* [Dataset entries]:
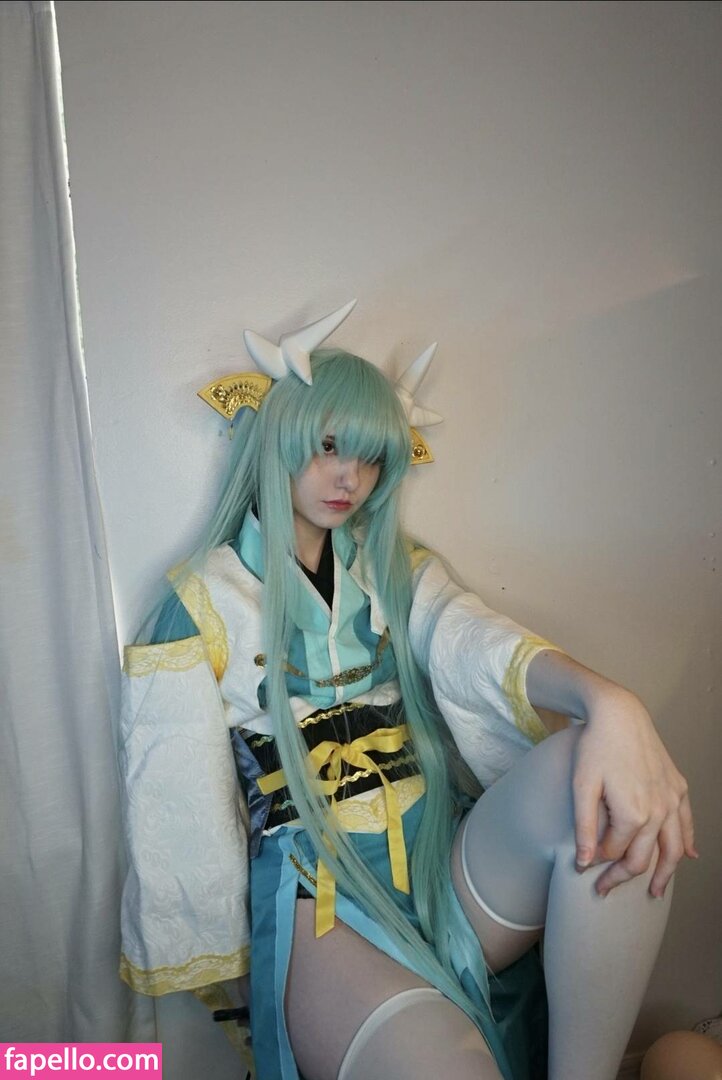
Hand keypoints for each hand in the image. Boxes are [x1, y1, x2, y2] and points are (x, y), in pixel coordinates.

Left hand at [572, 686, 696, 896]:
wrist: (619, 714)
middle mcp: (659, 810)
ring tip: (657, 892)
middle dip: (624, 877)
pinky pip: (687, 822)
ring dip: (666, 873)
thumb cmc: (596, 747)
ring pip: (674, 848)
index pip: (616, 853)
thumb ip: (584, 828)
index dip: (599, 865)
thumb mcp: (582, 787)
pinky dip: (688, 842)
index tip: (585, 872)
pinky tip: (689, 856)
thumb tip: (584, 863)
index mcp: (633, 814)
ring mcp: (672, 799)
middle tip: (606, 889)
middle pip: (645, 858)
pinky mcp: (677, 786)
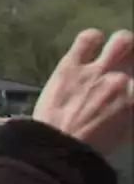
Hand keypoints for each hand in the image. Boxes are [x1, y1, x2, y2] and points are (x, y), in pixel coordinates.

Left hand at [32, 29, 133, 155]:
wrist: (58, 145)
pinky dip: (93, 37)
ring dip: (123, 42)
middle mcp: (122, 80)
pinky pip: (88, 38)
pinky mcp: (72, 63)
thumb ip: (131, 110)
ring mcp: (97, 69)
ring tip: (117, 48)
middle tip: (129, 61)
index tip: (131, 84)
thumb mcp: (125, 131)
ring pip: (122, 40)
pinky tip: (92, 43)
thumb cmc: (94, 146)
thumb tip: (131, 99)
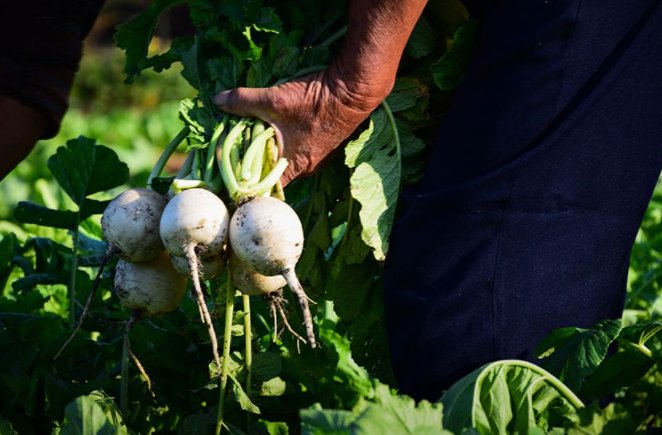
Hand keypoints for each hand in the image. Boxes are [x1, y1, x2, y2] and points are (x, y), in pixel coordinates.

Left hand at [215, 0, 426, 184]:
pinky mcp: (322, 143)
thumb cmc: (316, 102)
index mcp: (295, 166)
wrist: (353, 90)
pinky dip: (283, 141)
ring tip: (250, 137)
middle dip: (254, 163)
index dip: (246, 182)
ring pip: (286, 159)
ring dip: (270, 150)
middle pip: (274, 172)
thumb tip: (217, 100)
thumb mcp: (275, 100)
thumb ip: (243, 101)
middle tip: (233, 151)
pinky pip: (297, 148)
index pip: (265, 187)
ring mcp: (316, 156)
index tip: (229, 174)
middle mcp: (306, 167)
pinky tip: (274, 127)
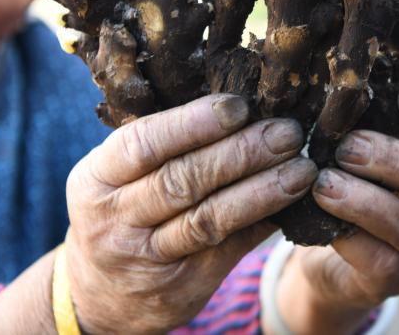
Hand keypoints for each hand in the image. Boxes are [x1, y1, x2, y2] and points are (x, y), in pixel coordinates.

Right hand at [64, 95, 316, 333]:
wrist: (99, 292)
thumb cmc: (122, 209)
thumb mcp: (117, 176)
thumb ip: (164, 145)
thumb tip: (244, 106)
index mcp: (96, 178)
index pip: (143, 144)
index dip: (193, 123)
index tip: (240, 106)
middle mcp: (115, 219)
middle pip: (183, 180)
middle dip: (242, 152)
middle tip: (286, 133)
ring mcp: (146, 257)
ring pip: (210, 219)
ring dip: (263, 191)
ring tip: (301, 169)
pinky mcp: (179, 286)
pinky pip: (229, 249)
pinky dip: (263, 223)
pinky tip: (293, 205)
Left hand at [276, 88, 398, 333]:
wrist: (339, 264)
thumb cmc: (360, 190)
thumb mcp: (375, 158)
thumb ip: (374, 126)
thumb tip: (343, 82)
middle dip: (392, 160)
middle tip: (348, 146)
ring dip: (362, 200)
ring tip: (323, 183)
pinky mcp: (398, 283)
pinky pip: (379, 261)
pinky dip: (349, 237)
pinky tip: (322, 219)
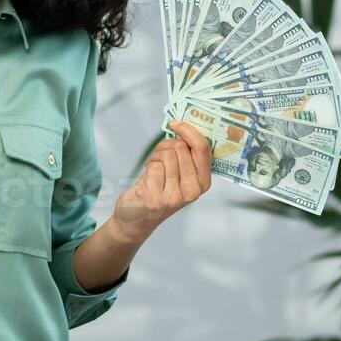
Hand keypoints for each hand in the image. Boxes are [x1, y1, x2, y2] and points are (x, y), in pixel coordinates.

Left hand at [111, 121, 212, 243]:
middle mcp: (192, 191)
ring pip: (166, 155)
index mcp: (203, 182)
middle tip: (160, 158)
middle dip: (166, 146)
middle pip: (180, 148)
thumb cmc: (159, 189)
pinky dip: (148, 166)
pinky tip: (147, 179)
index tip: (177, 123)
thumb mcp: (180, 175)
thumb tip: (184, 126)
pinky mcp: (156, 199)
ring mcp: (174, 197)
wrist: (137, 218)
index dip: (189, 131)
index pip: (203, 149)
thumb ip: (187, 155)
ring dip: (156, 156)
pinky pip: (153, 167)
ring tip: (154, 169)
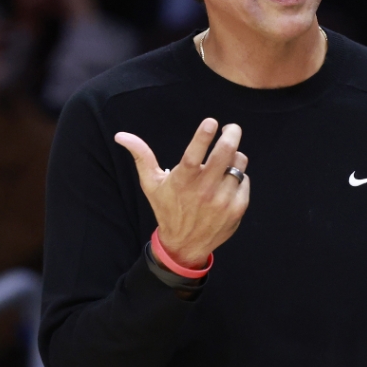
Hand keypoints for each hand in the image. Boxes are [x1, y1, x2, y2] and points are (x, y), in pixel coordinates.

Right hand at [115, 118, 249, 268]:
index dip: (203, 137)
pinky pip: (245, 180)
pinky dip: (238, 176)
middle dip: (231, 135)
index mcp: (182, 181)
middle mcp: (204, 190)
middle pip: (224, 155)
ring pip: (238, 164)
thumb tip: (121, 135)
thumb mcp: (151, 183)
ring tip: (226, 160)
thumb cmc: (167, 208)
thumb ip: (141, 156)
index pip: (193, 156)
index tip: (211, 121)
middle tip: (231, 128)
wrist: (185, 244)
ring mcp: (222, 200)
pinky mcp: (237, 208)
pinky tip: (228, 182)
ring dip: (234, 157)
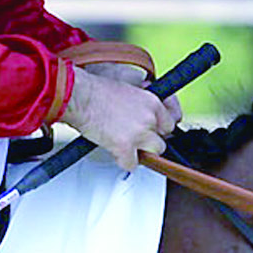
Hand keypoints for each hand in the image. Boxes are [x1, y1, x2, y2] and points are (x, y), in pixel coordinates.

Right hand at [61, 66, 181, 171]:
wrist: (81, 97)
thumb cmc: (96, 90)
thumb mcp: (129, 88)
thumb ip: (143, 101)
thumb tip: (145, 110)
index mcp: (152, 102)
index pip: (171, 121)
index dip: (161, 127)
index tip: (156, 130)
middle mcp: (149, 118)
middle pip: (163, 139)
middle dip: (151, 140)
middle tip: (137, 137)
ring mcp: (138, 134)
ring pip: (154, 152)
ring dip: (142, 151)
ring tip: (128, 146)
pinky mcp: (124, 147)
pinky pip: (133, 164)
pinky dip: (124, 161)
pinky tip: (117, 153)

* [Problem to solve]:
The answer must be a word-for-word copy of all the entries, containing no pictures.

* [Task solution]:
Hand keypoints for each hand in the image. Boxes are [x1, y1, x2, y2] and points are (x, y), in pixel coordinates.

Left hand at [572, 686, 696, 896]:
wrist: (619, 714)
middle mcp: (659, 810)
ring tip: (657, 892)
middle dip: (624, 877)
pinky pip: (687, 822)
ring dip: (666, 873)
thumb cmc: (596, 747)
ring pip: (674, 848)
index pip: (616, 853)
thumb ip: (584, 828)
index dip: (599, 865)
thumb mcp: (582, 787)
pinky dip: (688, 842)
index tip: (585, 872)
pinky tip: (689, 856)
thumb tip: (584, 863)
index mcp: (633, 814)
ring mcp: (672, 799)
middle tip: (606, 889)
middle pip: (645, 858)
pinky mcp: (677, 786)
Hand keypoints for each hand in the image. Boxes are [x1, y1, x2, y2] and points are (x, y), in pixel coordinates.

Left hand at [32, 29, 133, 155]:
wrist: (58, 145)
pinky dip: (93, 37)
ring dip: (123, 42)
middle mcp: (122, 80)
pinky pip: (88, 38)
pinky mcp: (72, 63)
thumb ip: (131, 110)
ring mcp: (97, 69)
ring tip: (117, 48)
middle tip: (129, 61)
index tip: (131, 84)
thumb mcp: (125, 131)
ring pip: (122, 40)
pinky tip: (92, 43)
thumb cmc: (94, 146)
thumb tip: (131, 99)
Hand keypoints for each hand in the image. Boxes are [x1, y1, x2, y2] and points are (x, y), in pixel coordinates.

Left hand at [215, 0, 426, 184]:
pinky mcp: (322, 143)
thumb cmc: (316, 102)
index mcp: (295, 166)
wrist: (353, 90)
pinky dip: (283, 141)
ring tip: (250, 137)
middle dip: (254, 163)
index dip: (246, 182)
ring pip: (286, 159)
ring dip: (270, 150)
middle pip: (274, 172)
thumb tip: (217, 100)
thumb mcp: (275, 100)
thumb ip: (243, 101)
middle tip: (233, 151)
pinky pip: (297, 148)
index pip: (265, 187)
ring mcp: (316, 156)
index tip: (229, 174)
middle mcp: (306, 167)
pinky tip: (274, 127)
Hand keypoints for each hand in the image. Boxes are [x1, y1, x2, y2] and points are (x, y), in pixel coordinates.

Right hand at [64, 95, 316, 333]:
wrist: (99, 292)
thumb cmc: (122, 209)
thumb mcp: (117, 176)
thumb ip: (164, 145)
thumb tip: (244, 106)
index mcp: (96, 178)
index pip: (143, 144)
index dip: (193, 123)
index tip: (240, 106)
middle mcp: (115, 219)
middle pip: (183, 180)
middle dip: (242, 152)
middle tip: (286, 133)
ring mcp: (146, 257)
ring pip: (210, 219)
ring dip: (263, 191)
ring tip: (301, 169)
pinky mcp: (179, 286)
pinky pip: (229, 249)
pinky dip: (263, 223)
pinky tip: (293, 205)
Left hand at [276, 88, 398, 333]:
wrist: (339, 264)
thumb cmc: (360, 190)
thumb mcp: (375, 158)
thumb ip: (374, 126)
thumb tip: (343, 82)
middle dip: (392, 160)
middle tip: (348, 146)
ring dip: (362, 200)
ring tip: (323, 183)
pinky mcp: (398, 283)
pinky pip: (379, 261)
pinky dip: (349, 237)
pinky tip: (322, 219)
Hand keypoints for each hand in the image. Boxes are [x1, y1, x2, y2] and points are (x, y), in pixel coordinates.

Left hand at [111, 121, 212, 243]:
middle mcp: (192, 191)
ring pip: (166, 155)
index mcp: (203, 182)
middle tip: (160, 158)
middle dip: (166, 146)
middle pip: (180, 148)
thumb cmc: (159, 189)
pinky dip: (148, 166)
pinky tip: (147, 179)
index tip: (177, 123)
thumb mcp: (180, 175)
thumb tip: (184, 126)
pinky mcp: (156, 199)
ring mcp: (174, 197)
wrist: (137, 218)
index dip: (189, 131)
index pip: (203, 149)
thumb ip: (187, 155)
ring dip: (156, 156)
pinky pip: (153, 167)
ring tip: (154, 169)
Hand keypoints for each hand in the image. Boxes are [x1, y1, x2, y2] and points are (x, y), in pixel coordinates.

Right hand at [115, 118, 249, 268]:
index dip: (203, 137)
pinky pip: (245, 180)
pinky dip: (238, 176)
middle dip: (231, 135)
index mcp: (182, 181)
middle mcp: (204, 190)
middle pip: (224, 155)
ring pip: (238, 164)
thumb tip: (121, 135)
thumb mcp: (151, 183)
ring tip: (226, 160)
thumb cmc: (167, 208)
thumb ip: (141, 156)
index pip: (193, 156)
index tip: (211, 121)
middle tip: (231, 128)
wrist: (185, 244)
ring mcp: (222, 200)
pinky mcp: (237, 208)
pinky tip: (228, 182)
ring dip: (234, 157)
Hand keypoints for each hand in the image. Boxes are [x1, y1, x2, y2] and points are (x, y), in pixel coordinates.

Right hand at [61, 66, 181, 171]:
wrist: (81, 97)
thumb cmc: (96, 90)
thumb mcp: (129, 88)
thumb ip: (143, 101)
thumb tip: (145, 110)
index mcp: (152, 102)
index pip: (171, 121)
index dip: (161, 127)
index tip: (156, 130)
middle mcp: (149, 118)
middle pip: (163, 139)
middle dip: (151, 140)
middle tip: (137, 137)
ring mcp: (138, 134)
ring pip: (154, 152)
ring dip: (142, 151)
ring tip: (128, 146)
pinky mcp: (124, 147)
pinky pip: (133, 164)
pinky dip: (124, 161)
pinky tip: (117, 153)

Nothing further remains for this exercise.